WHAT TO PRODUCE: In the entries that follow, find each line with the word "lines" and copy it.

===== RECORD EXTRACTS =====

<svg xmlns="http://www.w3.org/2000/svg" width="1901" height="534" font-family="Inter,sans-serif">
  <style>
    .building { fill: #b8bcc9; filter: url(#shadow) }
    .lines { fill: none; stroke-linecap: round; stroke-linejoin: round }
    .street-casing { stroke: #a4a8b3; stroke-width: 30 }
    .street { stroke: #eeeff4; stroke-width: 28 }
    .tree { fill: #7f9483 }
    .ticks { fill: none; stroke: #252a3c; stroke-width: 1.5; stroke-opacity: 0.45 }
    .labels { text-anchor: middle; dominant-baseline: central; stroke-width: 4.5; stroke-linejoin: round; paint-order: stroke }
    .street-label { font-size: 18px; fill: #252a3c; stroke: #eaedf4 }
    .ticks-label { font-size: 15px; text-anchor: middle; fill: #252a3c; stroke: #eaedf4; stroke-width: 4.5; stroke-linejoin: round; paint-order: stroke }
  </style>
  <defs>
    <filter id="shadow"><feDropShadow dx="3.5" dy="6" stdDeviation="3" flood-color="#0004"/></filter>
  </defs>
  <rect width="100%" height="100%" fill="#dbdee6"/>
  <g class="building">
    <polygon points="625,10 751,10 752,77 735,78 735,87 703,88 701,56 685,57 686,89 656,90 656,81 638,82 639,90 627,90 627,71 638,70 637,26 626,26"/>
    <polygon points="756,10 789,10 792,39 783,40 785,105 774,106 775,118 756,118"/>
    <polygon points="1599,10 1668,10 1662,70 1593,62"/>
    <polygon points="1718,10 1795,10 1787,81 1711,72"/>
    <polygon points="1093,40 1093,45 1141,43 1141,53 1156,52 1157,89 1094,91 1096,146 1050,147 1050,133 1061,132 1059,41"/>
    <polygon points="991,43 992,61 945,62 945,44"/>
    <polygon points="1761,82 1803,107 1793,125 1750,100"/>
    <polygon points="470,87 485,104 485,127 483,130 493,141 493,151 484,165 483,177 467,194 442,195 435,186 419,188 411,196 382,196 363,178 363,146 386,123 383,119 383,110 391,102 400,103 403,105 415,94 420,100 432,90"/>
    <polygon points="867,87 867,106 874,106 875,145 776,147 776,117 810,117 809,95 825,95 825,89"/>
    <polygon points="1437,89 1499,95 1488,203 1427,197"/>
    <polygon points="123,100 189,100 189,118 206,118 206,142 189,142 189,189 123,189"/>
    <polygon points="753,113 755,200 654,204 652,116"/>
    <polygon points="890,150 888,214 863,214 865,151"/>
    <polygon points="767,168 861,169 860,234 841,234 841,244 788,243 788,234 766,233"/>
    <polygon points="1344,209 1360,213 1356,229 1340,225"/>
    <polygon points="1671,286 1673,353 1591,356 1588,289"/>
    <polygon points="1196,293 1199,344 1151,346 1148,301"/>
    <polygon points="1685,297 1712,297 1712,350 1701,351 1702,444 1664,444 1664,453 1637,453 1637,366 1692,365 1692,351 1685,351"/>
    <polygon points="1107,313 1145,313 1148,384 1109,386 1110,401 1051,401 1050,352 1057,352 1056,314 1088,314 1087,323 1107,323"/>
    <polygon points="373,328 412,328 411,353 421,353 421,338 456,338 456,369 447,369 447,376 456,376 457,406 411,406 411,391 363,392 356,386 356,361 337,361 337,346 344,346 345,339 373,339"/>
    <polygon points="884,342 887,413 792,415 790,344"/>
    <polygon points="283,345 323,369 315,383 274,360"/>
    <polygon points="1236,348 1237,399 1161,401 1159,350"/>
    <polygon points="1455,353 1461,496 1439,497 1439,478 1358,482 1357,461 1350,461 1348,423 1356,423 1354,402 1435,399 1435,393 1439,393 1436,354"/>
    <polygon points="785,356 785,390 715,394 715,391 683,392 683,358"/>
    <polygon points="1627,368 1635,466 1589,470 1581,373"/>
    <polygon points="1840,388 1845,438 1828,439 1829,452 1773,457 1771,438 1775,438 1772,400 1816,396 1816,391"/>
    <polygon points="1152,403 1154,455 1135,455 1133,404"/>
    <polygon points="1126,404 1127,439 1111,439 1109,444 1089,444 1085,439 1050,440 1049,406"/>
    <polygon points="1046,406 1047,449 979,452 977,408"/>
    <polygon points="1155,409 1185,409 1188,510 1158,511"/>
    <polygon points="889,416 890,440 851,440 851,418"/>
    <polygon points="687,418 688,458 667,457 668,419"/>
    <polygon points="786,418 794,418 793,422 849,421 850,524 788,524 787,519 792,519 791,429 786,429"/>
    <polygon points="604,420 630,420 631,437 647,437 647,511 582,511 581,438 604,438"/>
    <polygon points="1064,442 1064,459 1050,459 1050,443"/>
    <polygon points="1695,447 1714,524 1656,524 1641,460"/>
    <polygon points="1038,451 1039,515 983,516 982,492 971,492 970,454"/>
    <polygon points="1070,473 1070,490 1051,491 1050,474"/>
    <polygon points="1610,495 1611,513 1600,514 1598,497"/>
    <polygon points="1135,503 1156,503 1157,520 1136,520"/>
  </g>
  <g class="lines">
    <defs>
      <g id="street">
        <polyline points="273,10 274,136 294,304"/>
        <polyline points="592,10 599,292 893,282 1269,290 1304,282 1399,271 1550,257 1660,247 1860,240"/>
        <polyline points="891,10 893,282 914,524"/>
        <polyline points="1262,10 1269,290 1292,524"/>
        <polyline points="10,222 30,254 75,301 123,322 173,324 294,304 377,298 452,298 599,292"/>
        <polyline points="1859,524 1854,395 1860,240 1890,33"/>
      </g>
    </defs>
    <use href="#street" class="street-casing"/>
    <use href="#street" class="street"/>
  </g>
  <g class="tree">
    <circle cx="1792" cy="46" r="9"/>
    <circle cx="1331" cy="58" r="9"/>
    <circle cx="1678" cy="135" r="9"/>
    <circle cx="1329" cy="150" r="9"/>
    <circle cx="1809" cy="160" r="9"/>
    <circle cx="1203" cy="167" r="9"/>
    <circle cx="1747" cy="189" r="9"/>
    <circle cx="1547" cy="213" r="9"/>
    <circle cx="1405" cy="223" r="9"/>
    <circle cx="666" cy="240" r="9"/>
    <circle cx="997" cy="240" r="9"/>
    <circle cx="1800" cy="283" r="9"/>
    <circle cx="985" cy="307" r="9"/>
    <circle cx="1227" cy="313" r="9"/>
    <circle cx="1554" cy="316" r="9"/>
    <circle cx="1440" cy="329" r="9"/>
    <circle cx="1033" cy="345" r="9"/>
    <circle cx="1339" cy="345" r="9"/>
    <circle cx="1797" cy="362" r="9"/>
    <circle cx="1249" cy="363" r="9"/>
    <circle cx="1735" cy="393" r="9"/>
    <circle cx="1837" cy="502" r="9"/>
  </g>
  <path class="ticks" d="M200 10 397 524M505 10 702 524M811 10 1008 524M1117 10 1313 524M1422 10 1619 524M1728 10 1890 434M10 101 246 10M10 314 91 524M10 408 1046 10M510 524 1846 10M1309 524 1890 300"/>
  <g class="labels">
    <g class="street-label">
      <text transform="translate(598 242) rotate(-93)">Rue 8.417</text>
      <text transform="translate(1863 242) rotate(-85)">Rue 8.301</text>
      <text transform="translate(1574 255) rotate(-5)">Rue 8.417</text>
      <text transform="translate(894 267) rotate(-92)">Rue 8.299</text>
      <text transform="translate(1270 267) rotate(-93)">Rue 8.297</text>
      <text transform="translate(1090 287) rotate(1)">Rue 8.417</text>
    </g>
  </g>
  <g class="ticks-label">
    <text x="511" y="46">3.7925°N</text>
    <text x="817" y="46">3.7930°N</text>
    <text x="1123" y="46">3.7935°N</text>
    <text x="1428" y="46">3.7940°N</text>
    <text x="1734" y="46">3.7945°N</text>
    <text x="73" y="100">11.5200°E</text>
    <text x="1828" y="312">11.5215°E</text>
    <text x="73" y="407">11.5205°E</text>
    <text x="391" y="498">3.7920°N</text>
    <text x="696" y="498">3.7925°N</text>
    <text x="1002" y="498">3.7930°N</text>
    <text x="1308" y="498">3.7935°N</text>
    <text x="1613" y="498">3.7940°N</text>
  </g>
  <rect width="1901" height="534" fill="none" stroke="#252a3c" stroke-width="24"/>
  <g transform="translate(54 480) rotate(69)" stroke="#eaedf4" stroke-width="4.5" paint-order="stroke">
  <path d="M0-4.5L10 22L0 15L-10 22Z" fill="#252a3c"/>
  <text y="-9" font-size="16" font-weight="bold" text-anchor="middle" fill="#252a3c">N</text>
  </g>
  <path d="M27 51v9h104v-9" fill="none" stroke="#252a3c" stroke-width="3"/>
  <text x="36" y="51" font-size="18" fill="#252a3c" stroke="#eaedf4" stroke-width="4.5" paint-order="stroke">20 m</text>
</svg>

=====

REPLY:
    .lines { fill: none; stroke-linecap: round; stroke-linejoin: round }
  <g class="lines">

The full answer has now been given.